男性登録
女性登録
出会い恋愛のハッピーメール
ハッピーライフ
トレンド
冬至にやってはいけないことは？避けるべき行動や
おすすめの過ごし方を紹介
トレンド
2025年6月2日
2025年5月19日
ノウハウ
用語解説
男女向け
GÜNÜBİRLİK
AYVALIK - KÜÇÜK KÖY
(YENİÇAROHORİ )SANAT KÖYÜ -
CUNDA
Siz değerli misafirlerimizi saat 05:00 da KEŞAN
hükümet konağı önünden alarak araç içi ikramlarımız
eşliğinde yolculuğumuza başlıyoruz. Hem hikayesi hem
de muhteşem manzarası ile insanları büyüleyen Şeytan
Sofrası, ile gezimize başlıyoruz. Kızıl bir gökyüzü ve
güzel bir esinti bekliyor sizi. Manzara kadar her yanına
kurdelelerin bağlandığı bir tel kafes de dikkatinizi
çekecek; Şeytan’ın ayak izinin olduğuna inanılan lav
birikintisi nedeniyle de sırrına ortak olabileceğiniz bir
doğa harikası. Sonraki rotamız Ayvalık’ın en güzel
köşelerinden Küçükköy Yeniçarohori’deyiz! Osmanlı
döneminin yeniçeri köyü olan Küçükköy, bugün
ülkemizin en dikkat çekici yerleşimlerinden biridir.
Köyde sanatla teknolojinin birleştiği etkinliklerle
__________________________________________________
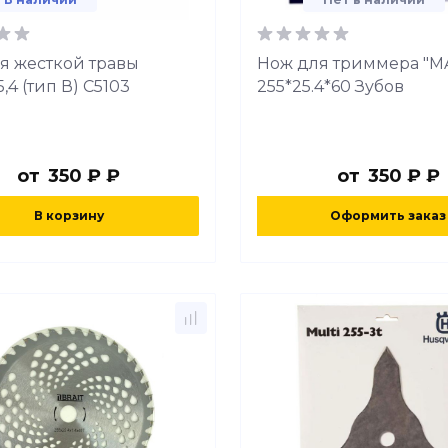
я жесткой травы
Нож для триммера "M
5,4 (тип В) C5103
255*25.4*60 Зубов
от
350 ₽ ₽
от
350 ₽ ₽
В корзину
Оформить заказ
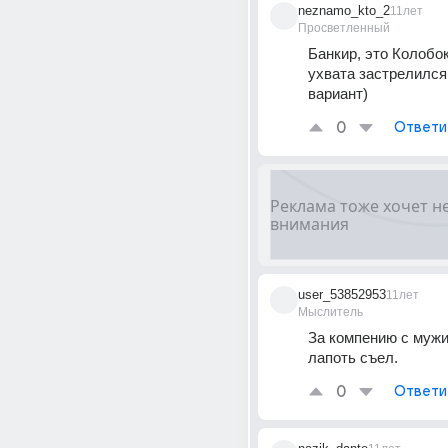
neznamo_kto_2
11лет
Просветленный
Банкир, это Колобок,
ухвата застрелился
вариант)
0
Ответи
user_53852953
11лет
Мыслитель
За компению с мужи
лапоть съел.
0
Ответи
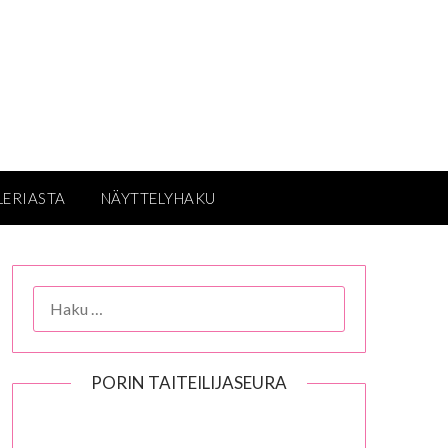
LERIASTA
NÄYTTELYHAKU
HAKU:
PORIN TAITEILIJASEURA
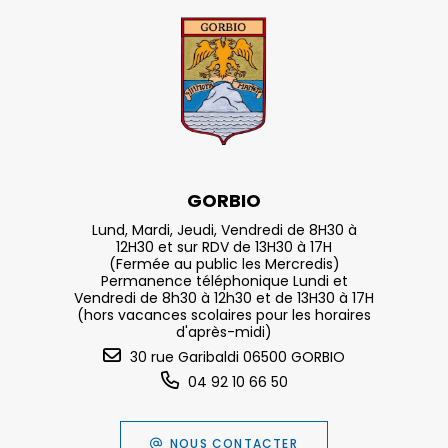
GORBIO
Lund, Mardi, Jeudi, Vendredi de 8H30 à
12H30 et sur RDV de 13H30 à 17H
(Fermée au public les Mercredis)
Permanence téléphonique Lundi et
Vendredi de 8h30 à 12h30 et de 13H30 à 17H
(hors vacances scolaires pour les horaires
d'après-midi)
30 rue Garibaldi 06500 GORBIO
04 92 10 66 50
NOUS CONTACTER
__________________________________________________
The task —
In the material, find each line with the word "GORBIO" and list it.

Answer section —
GORBIO
30 rue Garibaldi 06500 GORBIO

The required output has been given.